▶ **TASK GOAL**: Word for word, repeat the lines of the records from the first line up to and including the line that contains "middle dip: (814, 894)", passing over any pictures.

▶ **DATASET RECORDS**:
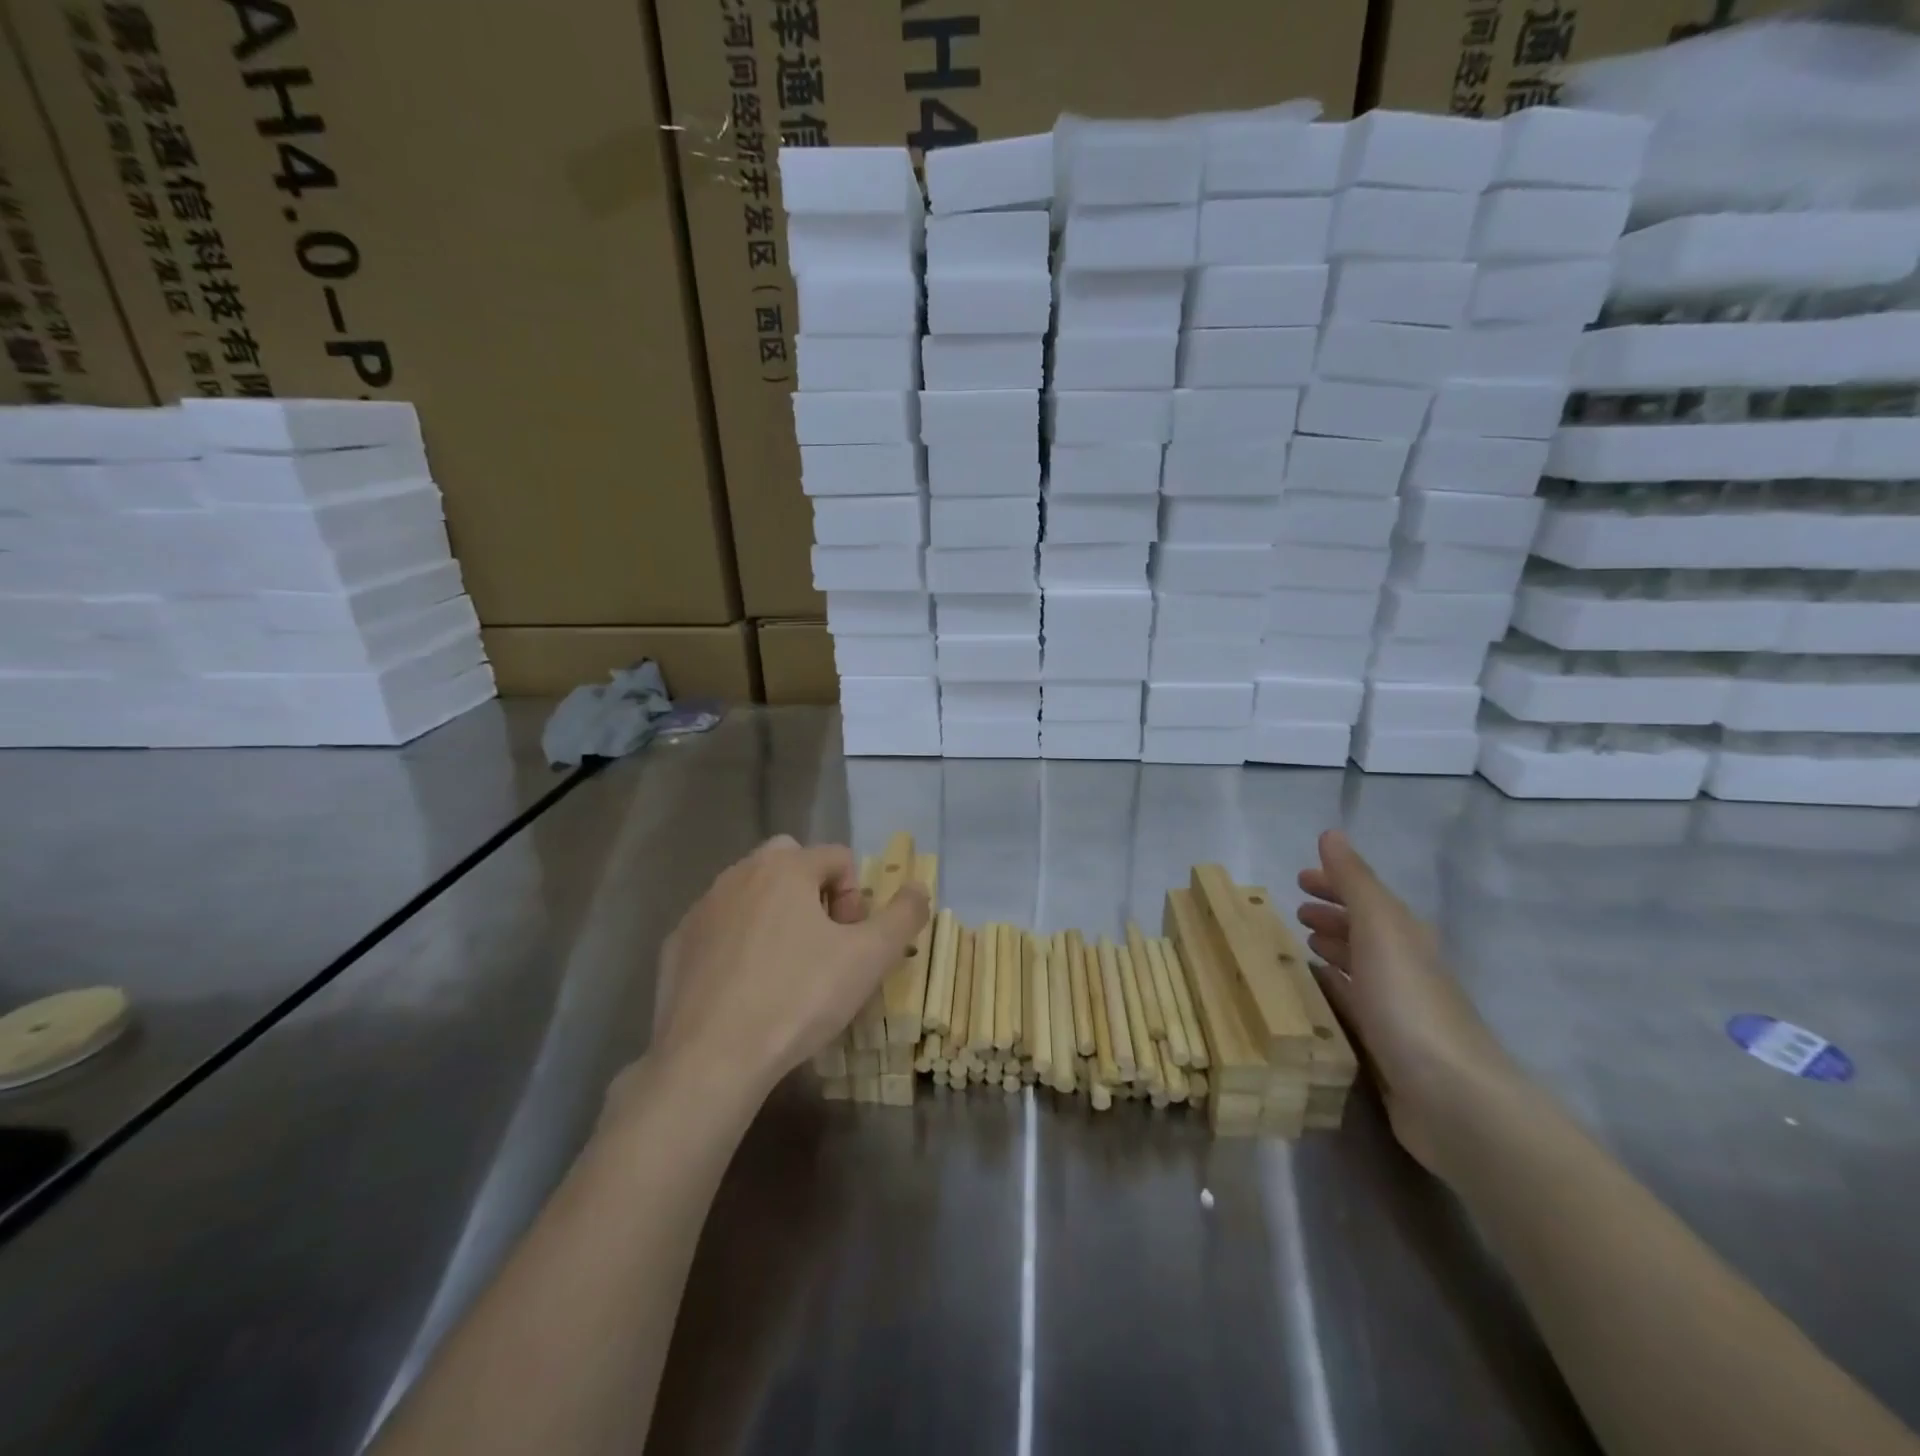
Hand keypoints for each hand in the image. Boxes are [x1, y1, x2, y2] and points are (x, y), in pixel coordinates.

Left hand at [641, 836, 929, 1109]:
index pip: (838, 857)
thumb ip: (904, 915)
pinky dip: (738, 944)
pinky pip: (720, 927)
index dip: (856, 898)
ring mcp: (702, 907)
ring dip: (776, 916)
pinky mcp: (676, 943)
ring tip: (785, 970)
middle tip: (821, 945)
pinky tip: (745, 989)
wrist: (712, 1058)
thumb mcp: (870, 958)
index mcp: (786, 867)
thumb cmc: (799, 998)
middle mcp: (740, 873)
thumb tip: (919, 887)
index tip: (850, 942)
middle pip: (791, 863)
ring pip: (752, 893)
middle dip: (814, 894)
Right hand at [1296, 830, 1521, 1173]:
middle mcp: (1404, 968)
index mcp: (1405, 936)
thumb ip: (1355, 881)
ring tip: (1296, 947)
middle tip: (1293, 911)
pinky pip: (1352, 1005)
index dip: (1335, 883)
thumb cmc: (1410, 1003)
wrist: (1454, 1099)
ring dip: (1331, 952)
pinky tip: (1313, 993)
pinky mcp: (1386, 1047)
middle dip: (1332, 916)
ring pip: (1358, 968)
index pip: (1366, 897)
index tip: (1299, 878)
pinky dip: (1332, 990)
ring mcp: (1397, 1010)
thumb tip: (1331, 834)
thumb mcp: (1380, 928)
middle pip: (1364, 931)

▶ **WRITTEN RESPONSE**:
Hand keypoints for each hand in the image. Boxes are [x1, y1, x2, y2] and points are (x, y), in pixel coordinates.

Left hand at [641, 836, 929, 1109]:
index pip: (838, 857)
thumb ip: (904, 915)
pinky dip: (738, 944)
pinky pip: (720, 927)
index dip: (856, 898)
ring mcp: (702, 907)
ring dip: (776, 916)
pinky mcp: (676, 943)
ring tip: (785, 970)
middle tip: (821, 945)
pinky tip: (745, 989)
wrist: (712, 1058)
thumb mcp: (870, 958)
index mcp: (786, 867)
thumb cmc: (799, 998)
middle mcp: (740, 873)
thumb tip: (919, 887)
index tip: (850, 942)
middle pip: (791, 863)
ring pip: (752, 893)
middle dip: (814, 894)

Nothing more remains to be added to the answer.